▶ _TASK_: Using the listing below, please gather every line containing the word "text".

▶ _SUPPLIED MATERIAL_:
###
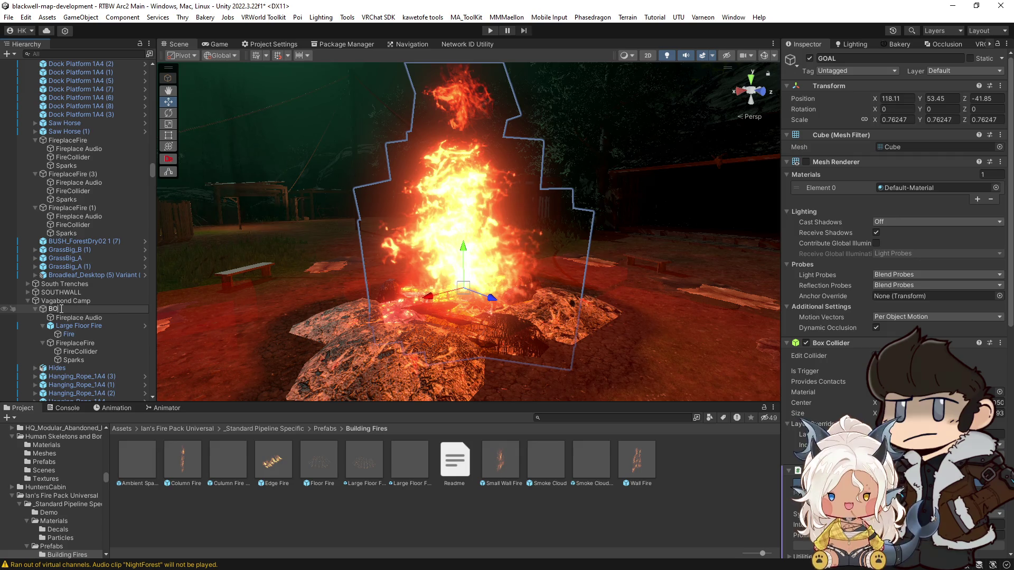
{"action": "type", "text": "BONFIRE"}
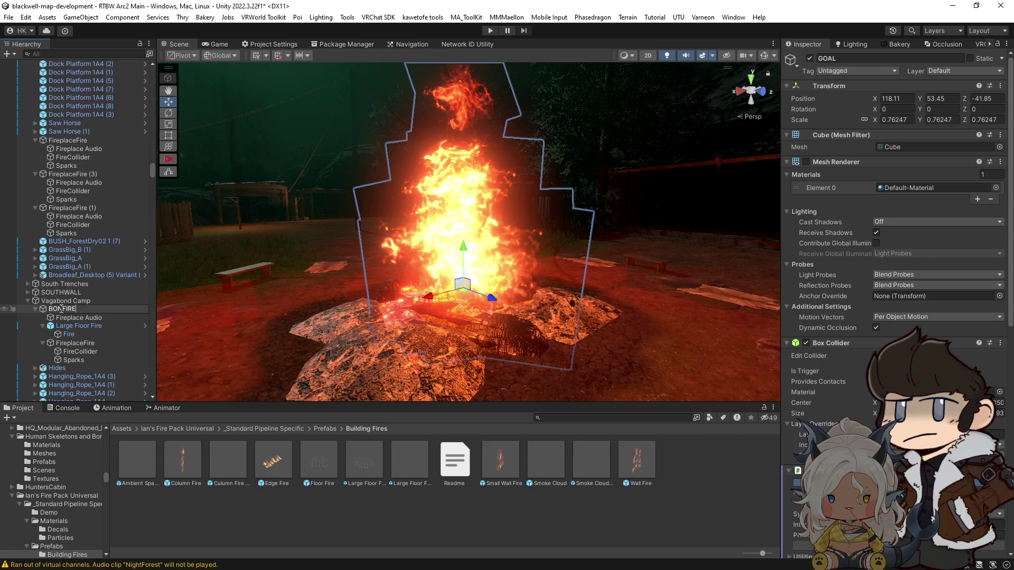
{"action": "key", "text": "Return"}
###
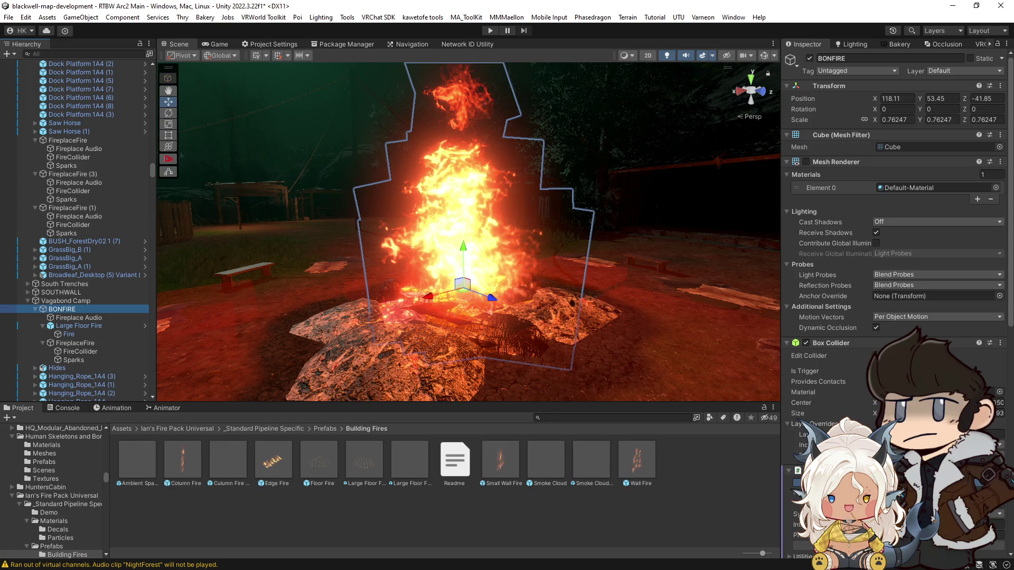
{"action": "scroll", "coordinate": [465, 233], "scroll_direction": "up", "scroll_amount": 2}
###
▶ _SOLUTION BELOW_:
{"action": "type", "text": "BONFIRE"}
{"action": "key", "text": "Return"}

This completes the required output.